In the eight years since the first edition was published there have been important deyelopments in the criminal law and in this edition there are 200 pages more than in its predecessor and it contains some 550 additional cases.
Statutory changes had to be dealt with and in particular the Mental Health Act, 1959, called for a rewriting of much of the chapter on Mental Disorder. The notable additions to the literature on the subject have been noted and incorporated. Where the law is uncertain or obscure Dr. Williams has called in aid valuable decisions from overseas.
from the Preface
This book is concerned to search out the general rules of the criminal law, i.e., those applying to more than one crime. The great proliferation of criminal offences by the legislature means that many crimes are not fully covered by judicial interpretation; but all are governed by certain general principles, which are conveniently described on the Continent as the “general part” of the law.

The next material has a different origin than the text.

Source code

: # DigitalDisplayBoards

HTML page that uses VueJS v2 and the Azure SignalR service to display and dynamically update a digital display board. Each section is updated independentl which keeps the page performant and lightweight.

By bringing together the authorities on such concepts as knowledge, intent to defraud, and claim of right, the root principles are thrown into relief, and the attention of the practitioner is directed to relevant authorities that may be decided under different statutes from the one with which he is immediately concerned.
The extent of revision needed for this edition may be judged from the fact that it contains 200 pages more than its predecessor, with some 550 additional cases. In particular, the new Mental Health Act called for a rewriting of much of the chapter on Mental Disorder. There were notable additions to the literature to be recorded and utilised; and the American Law Institute’s Model Penal Code proved a valuable ally in the argument for more rational principles of the criminal law.
The preparation of this edition was part of the work I was able to do as first Walter E. Meyer Visiting Research Professor at the New York University School of Law. I should like to express my warm appreciation to the trustees of the Walter E. Meyer Research Institute and to the Dean and Faculty of the Law School f or many kindnesses and for making it possible for me to work among the rich resources of an American law library.